Braverman’s first monograph, House Demolitions in East Jerusalem: ‘Illegality’ and Resistance (Hebrew), focuses on how planning laws and regulations applied in East Jerusalem create a discriminatory urban landscape and produce illegal spaces. In her second monograph, Planted Flags: Trees, Land, and Law in Israel/Palestine (Cambridge University Press, 2009), Braverman describes how acts of planting and uprooting trees have facilitated the struggle over land and identity in Israel/Palestine. Finally, Zooland: The Institution of Captivity (Stanford University Press, 2012) draws on more than seventy interviews with zoo managers and administrators as well as animal activists to offer a glimpse into the otherwise unknown complexities of modern zoos, thereby making surprising interconnections between our understandings of the human and the nonhuman.
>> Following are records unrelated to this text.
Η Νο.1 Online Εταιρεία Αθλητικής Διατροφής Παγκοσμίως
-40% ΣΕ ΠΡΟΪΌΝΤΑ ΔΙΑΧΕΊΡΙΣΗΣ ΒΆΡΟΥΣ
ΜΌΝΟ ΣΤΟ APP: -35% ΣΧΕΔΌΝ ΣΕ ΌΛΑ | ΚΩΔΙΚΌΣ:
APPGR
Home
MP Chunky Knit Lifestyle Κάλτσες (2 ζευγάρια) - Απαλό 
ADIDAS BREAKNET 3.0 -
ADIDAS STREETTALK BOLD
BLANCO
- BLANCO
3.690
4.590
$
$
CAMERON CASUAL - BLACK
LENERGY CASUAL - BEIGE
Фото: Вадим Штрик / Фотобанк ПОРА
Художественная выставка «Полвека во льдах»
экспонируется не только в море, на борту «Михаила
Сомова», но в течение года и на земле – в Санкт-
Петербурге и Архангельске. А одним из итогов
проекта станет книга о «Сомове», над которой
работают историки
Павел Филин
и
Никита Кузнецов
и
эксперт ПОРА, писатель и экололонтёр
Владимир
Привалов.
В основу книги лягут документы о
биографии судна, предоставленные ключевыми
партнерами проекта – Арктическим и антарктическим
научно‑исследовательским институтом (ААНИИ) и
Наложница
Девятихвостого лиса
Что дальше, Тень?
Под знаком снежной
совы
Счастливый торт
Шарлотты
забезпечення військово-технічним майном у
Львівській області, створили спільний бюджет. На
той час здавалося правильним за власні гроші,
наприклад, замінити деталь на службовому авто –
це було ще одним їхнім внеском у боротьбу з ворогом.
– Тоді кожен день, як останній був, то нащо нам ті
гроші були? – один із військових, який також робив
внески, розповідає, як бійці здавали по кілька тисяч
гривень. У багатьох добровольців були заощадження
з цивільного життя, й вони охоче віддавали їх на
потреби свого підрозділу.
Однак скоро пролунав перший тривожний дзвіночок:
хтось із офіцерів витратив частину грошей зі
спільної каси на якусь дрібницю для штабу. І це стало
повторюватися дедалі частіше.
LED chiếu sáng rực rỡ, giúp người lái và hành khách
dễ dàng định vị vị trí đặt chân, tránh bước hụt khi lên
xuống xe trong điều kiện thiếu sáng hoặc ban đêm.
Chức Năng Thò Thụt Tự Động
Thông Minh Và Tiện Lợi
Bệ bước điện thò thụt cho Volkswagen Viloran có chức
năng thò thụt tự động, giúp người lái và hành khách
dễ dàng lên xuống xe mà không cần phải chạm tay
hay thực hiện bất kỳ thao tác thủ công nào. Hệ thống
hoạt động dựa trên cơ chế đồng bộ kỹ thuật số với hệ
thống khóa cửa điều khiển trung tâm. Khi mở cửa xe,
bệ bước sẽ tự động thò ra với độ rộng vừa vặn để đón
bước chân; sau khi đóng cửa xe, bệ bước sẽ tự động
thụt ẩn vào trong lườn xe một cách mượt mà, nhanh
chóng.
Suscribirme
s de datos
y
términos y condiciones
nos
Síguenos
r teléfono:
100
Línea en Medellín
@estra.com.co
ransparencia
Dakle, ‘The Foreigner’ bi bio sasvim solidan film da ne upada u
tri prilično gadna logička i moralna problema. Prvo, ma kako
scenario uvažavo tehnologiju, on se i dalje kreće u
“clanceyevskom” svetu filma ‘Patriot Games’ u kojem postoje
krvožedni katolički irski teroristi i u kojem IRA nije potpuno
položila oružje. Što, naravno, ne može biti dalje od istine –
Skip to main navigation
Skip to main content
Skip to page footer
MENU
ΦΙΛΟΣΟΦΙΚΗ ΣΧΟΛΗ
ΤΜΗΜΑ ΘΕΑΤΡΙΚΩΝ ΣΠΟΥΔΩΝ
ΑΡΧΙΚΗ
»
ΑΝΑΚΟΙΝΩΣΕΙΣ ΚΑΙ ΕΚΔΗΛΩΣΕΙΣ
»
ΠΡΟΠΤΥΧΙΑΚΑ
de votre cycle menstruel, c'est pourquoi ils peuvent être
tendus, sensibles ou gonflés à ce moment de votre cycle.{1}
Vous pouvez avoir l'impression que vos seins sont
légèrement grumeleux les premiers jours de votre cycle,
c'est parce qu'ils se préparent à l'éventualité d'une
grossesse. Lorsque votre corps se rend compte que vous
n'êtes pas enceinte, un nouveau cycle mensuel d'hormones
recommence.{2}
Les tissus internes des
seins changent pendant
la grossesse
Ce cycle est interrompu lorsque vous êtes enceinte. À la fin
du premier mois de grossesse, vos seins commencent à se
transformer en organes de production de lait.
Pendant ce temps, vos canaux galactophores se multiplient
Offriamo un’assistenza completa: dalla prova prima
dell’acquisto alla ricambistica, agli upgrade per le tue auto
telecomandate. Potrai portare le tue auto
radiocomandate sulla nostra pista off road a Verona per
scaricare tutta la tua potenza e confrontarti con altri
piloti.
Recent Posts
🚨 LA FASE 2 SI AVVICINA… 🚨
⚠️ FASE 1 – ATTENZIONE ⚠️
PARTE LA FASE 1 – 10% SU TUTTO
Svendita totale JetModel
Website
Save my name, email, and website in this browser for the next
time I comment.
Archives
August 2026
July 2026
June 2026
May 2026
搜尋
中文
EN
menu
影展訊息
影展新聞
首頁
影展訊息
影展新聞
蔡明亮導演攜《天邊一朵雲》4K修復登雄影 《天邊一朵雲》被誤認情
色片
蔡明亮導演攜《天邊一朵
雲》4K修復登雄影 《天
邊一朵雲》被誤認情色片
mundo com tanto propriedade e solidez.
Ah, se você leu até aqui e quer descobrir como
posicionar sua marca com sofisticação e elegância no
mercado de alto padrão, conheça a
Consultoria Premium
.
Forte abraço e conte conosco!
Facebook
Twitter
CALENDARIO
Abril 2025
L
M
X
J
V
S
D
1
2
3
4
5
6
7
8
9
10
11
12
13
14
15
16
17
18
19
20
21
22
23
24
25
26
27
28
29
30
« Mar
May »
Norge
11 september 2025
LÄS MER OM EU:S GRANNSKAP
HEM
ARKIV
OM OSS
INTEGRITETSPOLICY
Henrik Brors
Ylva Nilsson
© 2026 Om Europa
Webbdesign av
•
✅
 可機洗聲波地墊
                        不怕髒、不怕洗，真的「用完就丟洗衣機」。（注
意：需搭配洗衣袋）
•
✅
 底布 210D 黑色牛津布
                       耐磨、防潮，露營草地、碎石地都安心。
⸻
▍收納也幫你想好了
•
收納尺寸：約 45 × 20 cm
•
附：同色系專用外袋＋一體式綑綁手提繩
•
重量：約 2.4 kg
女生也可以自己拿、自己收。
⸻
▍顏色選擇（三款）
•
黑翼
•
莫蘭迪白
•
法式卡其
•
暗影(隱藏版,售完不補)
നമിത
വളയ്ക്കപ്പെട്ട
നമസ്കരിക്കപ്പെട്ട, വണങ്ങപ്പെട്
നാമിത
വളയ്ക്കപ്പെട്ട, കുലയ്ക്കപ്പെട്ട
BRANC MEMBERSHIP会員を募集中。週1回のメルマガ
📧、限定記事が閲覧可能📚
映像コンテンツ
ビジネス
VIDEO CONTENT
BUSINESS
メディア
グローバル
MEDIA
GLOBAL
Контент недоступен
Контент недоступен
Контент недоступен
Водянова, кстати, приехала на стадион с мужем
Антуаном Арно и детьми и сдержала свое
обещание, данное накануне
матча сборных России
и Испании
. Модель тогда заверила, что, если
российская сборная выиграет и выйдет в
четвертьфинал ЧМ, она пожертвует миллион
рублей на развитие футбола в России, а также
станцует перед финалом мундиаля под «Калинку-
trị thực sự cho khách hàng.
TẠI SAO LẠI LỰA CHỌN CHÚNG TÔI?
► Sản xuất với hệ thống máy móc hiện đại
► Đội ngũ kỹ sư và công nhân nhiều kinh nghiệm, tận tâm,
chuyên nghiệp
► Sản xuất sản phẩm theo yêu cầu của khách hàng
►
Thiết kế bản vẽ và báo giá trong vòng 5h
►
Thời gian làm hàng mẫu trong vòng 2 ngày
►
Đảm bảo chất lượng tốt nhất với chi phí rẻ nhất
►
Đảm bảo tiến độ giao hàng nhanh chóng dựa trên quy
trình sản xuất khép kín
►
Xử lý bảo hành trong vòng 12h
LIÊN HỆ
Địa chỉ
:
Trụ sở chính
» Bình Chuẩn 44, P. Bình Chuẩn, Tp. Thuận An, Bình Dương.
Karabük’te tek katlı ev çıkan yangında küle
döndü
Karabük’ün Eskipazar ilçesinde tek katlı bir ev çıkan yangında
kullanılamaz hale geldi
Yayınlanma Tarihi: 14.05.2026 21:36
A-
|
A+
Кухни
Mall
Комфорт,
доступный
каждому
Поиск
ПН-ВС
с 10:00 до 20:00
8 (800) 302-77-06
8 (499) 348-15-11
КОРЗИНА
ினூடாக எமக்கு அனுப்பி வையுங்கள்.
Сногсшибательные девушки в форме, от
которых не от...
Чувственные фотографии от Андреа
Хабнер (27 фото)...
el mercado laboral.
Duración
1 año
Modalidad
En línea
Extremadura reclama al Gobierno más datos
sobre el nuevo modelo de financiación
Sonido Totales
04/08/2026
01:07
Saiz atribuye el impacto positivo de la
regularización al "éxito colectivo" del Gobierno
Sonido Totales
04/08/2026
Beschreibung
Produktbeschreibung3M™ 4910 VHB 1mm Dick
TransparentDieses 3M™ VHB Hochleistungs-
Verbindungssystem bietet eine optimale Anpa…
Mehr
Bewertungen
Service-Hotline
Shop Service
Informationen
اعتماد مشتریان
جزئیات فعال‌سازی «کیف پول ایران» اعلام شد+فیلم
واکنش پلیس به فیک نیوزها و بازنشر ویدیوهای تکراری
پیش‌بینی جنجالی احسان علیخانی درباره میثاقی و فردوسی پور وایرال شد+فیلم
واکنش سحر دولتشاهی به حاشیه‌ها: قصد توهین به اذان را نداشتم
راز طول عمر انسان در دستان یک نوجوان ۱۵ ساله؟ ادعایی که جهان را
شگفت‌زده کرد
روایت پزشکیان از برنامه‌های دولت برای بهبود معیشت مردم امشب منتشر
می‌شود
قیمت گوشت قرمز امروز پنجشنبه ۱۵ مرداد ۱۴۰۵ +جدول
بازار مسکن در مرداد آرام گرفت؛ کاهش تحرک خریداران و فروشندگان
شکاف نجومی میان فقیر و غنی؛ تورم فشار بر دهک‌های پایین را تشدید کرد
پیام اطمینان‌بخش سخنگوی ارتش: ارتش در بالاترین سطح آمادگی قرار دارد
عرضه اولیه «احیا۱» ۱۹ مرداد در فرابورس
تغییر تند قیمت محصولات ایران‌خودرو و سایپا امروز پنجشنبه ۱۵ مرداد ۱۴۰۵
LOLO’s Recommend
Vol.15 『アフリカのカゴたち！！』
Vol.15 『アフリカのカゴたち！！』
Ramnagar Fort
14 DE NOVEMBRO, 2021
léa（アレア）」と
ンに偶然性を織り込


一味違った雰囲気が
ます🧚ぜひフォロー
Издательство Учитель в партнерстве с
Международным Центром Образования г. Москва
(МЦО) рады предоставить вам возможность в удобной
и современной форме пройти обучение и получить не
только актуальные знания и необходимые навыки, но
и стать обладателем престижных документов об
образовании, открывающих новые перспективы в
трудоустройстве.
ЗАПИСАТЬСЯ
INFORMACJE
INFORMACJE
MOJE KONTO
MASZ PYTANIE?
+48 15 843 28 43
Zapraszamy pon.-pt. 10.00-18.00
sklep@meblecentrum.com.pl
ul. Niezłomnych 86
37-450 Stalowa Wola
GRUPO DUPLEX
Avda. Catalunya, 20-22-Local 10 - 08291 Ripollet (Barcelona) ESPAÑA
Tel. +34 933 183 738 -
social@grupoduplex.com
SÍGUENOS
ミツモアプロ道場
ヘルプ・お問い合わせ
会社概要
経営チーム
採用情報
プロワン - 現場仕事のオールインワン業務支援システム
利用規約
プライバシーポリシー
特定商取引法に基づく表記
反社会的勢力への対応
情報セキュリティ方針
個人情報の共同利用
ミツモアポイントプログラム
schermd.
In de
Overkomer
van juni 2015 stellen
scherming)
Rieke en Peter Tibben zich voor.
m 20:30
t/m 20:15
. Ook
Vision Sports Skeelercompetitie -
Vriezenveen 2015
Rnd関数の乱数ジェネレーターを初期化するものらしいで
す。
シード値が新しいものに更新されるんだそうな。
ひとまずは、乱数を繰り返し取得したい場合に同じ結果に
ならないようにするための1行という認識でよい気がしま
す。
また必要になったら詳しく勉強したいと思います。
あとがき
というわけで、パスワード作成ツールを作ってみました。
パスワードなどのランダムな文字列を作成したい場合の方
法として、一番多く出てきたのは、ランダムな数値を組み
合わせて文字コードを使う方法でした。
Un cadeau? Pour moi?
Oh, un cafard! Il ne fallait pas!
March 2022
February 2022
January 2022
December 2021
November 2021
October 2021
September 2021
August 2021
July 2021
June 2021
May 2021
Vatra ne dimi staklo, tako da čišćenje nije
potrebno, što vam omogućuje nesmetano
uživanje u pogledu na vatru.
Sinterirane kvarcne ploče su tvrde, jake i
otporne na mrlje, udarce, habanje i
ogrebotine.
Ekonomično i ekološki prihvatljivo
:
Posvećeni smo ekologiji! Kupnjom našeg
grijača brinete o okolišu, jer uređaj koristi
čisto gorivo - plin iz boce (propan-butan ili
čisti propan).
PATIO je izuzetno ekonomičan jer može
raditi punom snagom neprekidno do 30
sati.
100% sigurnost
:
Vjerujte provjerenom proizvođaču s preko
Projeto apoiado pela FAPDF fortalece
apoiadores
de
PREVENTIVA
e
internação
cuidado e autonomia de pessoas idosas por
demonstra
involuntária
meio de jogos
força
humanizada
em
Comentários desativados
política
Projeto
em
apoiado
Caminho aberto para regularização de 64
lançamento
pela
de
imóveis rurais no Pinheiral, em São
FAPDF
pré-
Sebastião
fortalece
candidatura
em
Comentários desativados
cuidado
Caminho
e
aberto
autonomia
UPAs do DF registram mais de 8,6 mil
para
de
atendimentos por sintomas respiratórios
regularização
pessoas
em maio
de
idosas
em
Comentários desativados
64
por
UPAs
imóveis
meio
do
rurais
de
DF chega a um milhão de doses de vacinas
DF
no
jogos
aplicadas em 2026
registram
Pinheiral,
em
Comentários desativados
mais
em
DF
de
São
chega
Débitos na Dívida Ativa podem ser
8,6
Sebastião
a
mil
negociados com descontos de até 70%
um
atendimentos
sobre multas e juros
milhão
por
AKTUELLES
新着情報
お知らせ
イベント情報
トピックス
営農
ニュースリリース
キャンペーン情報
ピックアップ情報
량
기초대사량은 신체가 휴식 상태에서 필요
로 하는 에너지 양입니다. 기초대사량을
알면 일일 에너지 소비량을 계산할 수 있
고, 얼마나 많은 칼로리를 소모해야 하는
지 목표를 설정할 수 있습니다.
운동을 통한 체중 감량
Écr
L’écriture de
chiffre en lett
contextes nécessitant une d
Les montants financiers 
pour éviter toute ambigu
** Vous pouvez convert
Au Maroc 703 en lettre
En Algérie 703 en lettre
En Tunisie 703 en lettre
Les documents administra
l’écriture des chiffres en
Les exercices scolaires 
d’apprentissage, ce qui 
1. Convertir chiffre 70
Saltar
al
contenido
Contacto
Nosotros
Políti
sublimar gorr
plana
Braverman has also published essays on law, space, and the politics of nature in several collections and journals such as Antipode, Law and Society Review, Environment and Planning, Cultural Studies, Law and Social Inquiry, Cultural Critique, Buffalo Law Review, and PoLAR, and is currently co-editing a volume of critical essays on legal geography, The Expanding Spaces of Law: A Timely Legal Geography (forthcoming, Stanford University Press).